--- BEGIN Records provided ---

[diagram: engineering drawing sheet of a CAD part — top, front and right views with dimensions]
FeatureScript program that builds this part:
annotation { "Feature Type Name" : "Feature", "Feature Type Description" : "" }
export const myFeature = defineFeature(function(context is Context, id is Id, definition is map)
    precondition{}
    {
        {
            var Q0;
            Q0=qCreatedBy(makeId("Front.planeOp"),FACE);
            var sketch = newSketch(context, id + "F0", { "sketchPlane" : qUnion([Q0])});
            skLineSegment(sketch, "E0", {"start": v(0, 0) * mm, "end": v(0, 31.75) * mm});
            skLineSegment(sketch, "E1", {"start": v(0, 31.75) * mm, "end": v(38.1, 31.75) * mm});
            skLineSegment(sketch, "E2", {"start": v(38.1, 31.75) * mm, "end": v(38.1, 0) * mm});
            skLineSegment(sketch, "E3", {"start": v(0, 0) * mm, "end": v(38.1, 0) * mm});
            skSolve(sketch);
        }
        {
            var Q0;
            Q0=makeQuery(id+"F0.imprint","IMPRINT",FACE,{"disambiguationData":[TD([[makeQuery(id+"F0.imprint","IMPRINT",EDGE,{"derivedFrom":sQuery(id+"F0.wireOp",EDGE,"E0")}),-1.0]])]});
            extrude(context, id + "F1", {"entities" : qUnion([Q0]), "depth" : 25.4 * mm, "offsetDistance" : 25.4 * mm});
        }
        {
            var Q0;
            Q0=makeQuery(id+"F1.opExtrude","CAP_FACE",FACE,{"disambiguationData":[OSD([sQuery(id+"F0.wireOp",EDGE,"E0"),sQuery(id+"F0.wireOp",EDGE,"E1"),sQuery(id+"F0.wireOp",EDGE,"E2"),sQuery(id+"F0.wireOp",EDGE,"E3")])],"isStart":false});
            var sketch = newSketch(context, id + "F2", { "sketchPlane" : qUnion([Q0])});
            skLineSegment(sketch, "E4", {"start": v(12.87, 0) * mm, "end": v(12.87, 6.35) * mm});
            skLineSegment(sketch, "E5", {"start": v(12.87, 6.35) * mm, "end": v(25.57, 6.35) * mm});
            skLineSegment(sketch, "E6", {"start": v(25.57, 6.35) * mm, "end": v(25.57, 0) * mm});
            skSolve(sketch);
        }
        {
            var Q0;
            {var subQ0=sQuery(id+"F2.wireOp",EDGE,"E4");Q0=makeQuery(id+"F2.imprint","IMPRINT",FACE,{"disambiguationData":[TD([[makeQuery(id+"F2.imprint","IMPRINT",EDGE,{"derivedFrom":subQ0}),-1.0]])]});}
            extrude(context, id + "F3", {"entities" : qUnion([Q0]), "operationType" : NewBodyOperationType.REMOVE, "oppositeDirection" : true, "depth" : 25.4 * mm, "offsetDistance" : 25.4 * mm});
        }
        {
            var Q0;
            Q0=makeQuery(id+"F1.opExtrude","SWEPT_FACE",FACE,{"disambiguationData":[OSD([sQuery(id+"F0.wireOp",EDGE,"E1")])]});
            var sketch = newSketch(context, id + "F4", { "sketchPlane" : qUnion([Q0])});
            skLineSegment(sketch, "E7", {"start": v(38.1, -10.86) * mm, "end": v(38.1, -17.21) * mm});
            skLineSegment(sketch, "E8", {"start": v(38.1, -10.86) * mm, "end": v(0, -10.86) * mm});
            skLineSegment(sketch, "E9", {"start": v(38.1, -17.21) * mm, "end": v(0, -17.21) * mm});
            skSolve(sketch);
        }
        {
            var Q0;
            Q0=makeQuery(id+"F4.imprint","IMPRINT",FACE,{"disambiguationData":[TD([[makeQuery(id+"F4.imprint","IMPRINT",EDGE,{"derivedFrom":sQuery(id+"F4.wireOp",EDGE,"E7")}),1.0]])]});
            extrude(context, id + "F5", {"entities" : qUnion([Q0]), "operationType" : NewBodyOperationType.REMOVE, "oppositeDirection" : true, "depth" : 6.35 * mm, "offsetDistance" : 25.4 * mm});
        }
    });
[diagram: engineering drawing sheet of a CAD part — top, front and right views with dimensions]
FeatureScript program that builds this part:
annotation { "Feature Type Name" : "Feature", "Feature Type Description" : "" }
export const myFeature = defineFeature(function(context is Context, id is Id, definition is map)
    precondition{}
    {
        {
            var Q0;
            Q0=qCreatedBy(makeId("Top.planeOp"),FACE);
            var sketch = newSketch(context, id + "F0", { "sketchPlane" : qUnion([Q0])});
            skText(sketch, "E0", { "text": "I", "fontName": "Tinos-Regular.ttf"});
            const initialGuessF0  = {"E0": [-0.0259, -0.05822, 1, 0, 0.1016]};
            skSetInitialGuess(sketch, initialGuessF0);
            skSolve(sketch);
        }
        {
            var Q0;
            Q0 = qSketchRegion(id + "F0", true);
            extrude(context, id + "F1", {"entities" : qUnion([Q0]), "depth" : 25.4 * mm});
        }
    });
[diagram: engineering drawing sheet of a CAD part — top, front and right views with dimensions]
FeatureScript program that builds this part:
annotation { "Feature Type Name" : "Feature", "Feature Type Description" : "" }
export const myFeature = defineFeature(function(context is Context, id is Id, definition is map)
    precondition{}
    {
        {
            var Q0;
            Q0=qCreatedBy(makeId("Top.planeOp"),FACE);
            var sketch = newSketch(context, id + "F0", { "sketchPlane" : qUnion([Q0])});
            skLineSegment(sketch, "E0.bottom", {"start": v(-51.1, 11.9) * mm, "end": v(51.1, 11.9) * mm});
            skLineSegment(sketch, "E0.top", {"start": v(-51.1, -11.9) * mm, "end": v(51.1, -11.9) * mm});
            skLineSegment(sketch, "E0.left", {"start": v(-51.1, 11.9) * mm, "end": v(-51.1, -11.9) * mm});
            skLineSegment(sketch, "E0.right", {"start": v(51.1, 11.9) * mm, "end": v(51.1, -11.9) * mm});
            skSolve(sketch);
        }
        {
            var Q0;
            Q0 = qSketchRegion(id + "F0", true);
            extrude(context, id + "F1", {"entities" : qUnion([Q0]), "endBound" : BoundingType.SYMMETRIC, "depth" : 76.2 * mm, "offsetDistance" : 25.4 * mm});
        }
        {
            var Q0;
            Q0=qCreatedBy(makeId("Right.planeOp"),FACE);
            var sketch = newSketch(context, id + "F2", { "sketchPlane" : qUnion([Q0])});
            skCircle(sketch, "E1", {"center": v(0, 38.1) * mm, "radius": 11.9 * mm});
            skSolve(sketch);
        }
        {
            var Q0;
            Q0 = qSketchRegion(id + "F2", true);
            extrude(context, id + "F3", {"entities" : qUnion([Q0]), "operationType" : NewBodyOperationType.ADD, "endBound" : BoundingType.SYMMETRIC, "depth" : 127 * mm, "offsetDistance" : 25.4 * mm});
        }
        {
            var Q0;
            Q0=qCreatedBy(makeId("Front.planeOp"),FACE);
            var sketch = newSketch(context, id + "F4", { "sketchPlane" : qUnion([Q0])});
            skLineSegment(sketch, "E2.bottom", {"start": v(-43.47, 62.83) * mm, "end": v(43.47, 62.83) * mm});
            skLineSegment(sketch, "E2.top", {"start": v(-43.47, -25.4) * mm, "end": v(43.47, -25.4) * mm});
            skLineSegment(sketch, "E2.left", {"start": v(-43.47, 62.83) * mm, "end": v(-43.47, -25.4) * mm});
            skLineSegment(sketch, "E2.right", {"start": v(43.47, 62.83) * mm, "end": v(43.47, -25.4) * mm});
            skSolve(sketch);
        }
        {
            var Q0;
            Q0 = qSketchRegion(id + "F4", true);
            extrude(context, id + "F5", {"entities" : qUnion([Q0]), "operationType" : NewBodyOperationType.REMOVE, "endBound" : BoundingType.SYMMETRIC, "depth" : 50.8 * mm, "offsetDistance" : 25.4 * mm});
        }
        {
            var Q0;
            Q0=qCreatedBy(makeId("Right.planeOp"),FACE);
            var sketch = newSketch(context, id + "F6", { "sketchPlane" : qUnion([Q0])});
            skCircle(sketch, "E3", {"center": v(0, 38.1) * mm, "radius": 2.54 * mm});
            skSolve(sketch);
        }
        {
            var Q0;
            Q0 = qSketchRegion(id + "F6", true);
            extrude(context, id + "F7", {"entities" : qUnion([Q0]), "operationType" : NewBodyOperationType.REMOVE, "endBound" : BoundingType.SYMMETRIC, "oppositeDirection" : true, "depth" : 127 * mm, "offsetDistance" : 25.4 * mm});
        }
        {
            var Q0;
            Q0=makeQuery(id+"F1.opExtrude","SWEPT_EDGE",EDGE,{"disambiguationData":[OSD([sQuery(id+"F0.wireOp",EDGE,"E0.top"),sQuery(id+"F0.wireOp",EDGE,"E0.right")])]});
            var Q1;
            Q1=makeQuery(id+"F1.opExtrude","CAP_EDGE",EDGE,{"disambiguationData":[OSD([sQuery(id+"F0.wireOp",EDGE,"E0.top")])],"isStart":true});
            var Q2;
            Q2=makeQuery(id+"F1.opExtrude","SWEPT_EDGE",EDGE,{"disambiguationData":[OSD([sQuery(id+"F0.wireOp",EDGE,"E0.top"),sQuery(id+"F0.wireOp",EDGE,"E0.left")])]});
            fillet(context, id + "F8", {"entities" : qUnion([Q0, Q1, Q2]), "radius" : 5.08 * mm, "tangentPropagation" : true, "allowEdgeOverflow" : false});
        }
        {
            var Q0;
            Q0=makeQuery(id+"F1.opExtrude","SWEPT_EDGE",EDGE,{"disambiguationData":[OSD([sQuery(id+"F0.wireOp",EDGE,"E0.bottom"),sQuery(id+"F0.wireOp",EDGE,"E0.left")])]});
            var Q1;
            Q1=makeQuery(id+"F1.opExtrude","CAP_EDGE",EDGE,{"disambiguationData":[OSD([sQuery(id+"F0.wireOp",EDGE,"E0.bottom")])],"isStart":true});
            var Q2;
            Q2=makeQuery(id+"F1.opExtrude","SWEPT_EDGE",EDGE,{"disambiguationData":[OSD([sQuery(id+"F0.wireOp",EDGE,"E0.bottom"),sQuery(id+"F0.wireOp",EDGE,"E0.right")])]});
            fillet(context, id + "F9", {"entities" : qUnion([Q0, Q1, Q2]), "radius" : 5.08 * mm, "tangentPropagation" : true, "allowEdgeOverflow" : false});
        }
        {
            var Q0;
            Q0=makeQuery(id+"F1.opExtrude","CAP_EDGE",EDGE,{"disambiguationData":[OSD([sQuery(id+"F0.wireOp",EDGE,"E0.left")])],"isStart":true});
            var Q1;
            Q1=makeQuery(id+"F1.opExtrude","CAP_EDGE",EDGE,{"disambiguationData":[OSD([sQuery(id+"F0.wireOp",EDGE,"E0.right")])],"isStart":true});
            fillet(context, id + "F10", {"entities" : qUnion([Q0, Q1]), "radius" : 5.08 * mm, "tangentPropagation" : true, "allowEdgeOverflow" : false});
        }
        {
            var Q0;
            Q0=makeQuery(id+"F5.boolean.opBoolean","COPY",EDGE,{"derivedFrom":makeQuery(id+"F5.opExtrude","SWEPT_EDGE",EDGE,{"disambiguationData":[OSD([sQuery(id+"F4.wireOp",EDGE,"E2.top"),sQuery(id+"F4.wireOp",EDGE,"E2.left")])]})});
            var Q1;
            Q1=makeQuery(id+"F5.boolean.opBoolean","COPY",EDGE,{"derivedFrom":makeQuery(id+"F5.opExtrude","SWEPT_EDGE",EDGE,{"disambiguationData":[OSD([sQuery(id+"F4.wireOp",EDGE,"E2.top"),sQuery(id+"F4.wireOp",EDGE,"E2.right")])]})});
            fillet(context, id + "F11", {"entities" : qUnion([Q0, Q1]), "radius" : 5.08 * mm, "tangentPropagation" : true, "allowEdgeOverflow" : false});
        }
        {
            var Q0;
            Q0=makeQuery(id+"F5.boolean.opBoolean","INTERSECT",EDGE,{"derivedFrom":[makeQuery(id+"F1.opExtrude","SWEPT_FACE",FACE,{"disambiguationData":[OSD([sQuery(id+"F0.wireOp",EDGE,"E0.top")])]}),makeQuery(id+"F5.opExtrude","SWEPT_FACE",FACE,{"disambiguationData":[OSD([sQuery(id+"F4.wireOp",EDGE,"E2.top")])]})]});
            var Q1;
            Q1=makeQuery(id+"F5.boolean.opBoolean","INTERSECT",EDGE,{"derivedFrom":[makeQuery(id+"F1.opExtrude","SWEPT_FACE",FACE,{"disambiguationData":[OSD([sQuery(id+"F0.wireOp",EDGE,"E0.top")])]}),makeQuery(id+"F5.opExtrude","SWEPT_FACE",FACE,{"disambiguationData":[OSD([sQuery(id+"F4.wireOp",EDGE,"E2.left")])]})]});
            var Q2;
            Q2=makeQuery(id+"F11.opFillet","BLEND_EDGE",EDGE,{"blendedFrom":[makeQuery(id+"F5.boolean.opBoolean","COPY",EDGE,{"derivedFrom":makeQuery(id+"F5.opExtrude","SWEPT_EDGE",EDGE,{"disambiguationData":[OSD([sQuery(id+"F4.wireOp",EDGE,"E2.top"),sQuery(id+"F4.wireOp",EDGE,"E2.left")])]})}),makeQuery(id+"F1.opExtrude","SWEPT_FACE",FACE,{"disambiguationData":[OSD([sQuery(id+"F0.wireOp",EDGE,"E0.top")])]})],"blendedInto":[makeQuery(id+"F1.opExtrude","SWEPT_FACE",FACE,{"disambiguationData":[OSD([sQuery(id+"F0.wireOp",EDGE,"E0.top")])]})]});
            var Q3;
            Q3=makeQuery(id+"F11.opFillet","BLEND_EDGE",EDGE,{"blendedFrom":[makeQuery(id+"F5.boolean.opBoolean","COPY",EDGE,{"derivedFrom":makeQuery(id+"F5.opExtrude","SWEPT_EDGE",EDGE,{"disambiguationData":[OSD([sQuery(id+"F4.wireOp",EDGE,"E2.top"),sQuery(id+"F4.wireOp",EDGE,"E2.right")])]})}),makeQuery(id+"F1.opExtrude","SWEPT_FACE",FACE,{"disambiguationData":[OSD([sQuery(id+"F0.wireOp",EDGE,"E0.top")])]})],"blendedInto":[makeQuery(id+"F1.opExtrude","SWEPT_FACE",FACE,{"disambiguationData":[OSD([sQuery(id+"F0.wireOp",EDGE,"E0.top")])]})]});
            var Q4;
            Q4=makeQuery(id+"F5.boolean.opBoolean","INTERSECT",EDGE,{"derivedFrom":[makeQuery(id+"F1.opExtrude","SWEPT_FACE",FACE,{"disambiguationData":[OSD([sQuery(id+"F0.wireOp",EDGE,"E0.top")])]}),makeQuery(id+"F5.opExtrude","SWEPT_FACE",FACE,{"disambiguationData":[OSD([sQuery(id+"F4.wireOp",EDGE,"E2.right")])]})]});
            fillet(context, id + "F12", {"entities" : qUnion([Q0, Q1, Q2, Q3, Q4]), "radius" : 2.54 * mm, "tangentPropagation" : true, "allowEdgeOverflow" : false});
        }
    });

--- END Records provided ---

# Exercise task:
Copy out the stretch of the data from its first line through the line containing "v(12.87, 0) *", reproducing each line without any change.

# Completed task:
[diagram: engineering drawing sheet of a CAD part — top, front and right views with dimensions]
FeatureScript program that builds this part:
annotation { "Feature Type Name" : "Feature", "Feature Type Description" : "" }
export const myFeature = defineFeature(function(context is Context, id is Id, definition is map)
    precondition{}
    {
        {
            var Q0;
            Q0=qCreatedBy(makeId("Front.planeOp"),FACE);
            var sketch = newSketch(context, id + "F0", { "sketchPlane" : qUnion([Q0])});
            skLineSegment(sketch, "E0", {"start": v(0, 0) * mm, "end": v(0, 31.75) * mm});
            skLineSegment(sketch, "E1", {"start": v(0, 31.75) * mm, "end": v(38.1, 31.75) * mm});
            skLineSegment(sketch, "E2", {"start": v(38.1, 31.75) * mm, "end": v(38.1, 0) * mm});
            skLineSegment(sketch, "E3", {"start": v(0, 0) * mm, "end": v(38.1, 0) * mm});
            skSolve(sketch);
        }
        {
            var Q0;
            Q0=makeQuery(id+"F0.imprint","IMPRINT",FACE,{"disambiguationData":[TD([[makeQuery(id+"F0.imprint","IMPRINT",EDGE,{"derivedFrom":sQuery(id+"F0.wireOp",EDGE,"E0")}),-1.0]])]});
            extrude(context, id + "F1", {"entities" : qUnion([Q0]), "depth" : 25.4 * mm, "offsetDistance" : 25.4 * mm});
        }
        {
            var Q0;
            Q0=makeQuery(id+"F1.opExtrude","CAP_FACE",FACE,{"disambiguationData":[OSD([sQuery(id+"F0.wireOp",EDGE,"E0"),sQuery(id+"F0.wireOp",EDGE,"E1"),sQuery(id+"F0.wireOp",EDGE,"E2"),sQuery(id+"F0.wireOp",EDGE,"E3")])],"isStart":false});
            var sketch = newSketch(context, id + "F2", { "sketchPlane" : qUnion([Q0])});
            skLineSegment(sketch, "E4", {"start": v(12.87, 0) * mm, "end": v(12.87, 6.35) * mm});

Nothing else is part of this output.